SACRAMENTO, Calif. — A week after Gov. Gavin Newsom announced a gas tax rebate is in the works, California Democratic lawmakers unveiled their plan to help those struggling with the high gas prices.

What You Need To Know

  • Assembly Democrats are proposing spending $9 billion from the state’s budget surplus to send a $400 rebate to every California taxpayer

  • The proposal is separate from the gas tax rebate Gov. Gavin Newsom mentioned in his State of the State address

  • Republicans in the state assembly continue pushing for a gas tax suspension

  • The state’s gas tax is 51-cents per gallon

The state’s budget surplus would fund the $9 billion proposal, explained Assemblywoman Cottie Petrie-Norris, D-Laguna Beach. The Orange County lawmaker said under the proposal, state filers would receive a $400 rebate, regardless of their income level.

“Our goal is to be able to do this in the spring and all the folks here are going to be pushing really hard to make that happen,” Petrie-Norris said.

Petrie-Norris explained they came up with that figure because that is approximately the same amount of money Californians would save if they suspended the gas tax for a year.

“We, the Assembly Democrats, want to do is put this money, this $400 gas rebate into your pockets. Not into the pockets of oil companies, but straight to you as California taxpayers,” added Assemblywoman Rebecca Bauer-Khan, D-Walnut Creek.

The $400 rebate is one of several ideas Assembly member Jesse Gabriel from the San Fernando Valley said is in the works to help families who are struggling to make ends meet.

“This proposal, while it’s really important and certainly people are feeling the pain at the pump, it’s not the only thing that we’re going to be able to do. There’s a much broader conversation about how do we use our surplus to meet the needs of everyone across the state of California,” Gabriel said.

Assemblyman James Gallagher, R-Yuba City, thinks the $400 rebate is a good start, but believes they could do more to provide relief for families affected by the record-breaking gas prices.

“We need to do a lot more for California consumers in these high-cost times. And that’s why we are saying, let’s do a rebate and suspend the gas tax,” he adds.

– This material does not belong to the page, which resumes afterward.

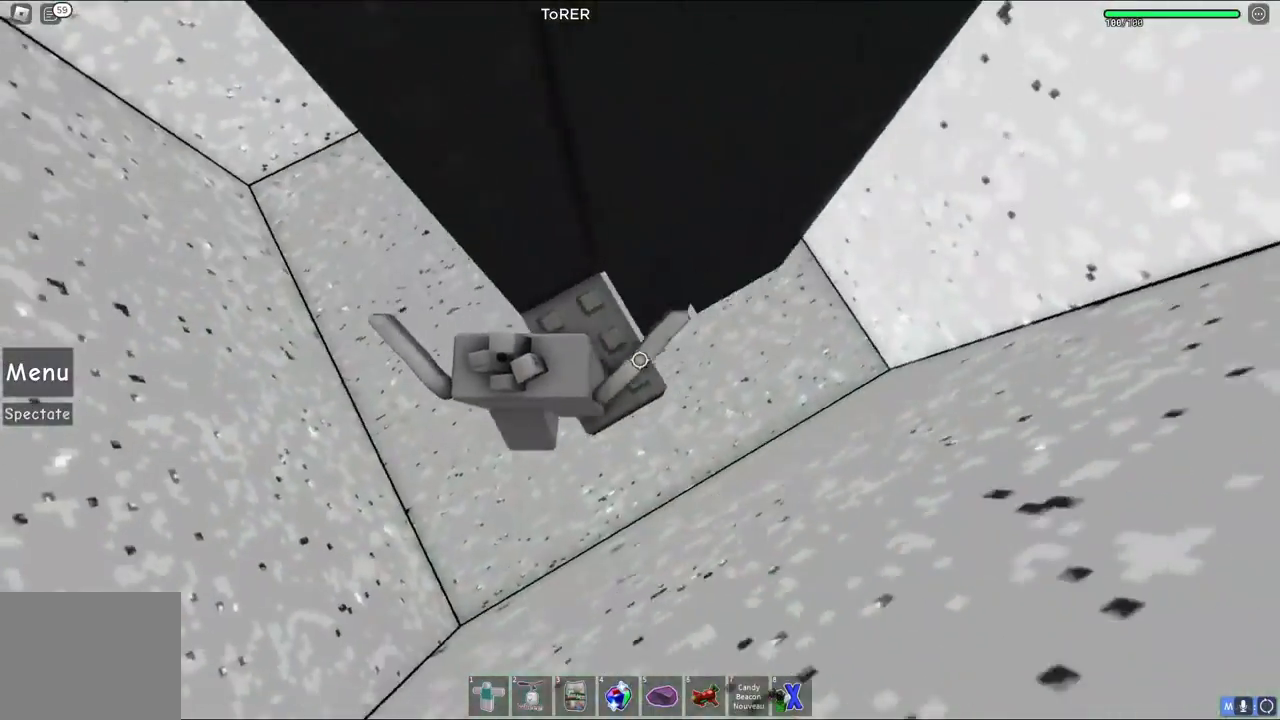
{"keys": [], "events": [[67, "d", "up"]]}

The GOP’s push to suspend the gas tax failed earlier this week, but Assemblyman Gallagher shared their plan to reintroduce the idea next week and hope this time they’ll have the support from the supermajority.

Assemblyman Kevin Kiley, who introduced the bill to repeal the gas tax, said he welcomes the idea of giving Californians $400, but does not think it is enough to help those who are currently hurting.

“It does nothing to affect the pain people are feeling every time they go to the station, which is making it harder and harder to get by,” said Assemblyman Kevin Kiley, R-Rocklin.

Kiley notes his bill, AB 1638, would suspend the 51-cent gas tax for six months.

“The bill specifies that there will be no loss of road funding — that all of that will be back filled out of the general fund, which again we supposedly have this massive surplus. We could easily do that,” Kiley explains.  

However, Democrats like Gabriel fear suspending the gas tax will not benefit consumers directly and emphasized the rebate guarantees every taxpayer gets some money in their pockets.

“Even if you suspend the gas tax, your local gas station can just raise the price because they already know you’re willing to pay that price and so in that case, the money is just going into the pockets of oil companies and to foreign dictators,” Gabriel said.

While both parties have different approaches to addressing the staggering prices at the pump, they both said they are ready to work with Gov. Newsom to provide immediate relief.

Petrie-Norris said she wants to move forward with her proposal through early budget action and not wait until the legislature and governor finalize the budget in late June.

Governor Newsom has provided no details on his proposal since teasing a gas tax rebate during his State of the State address.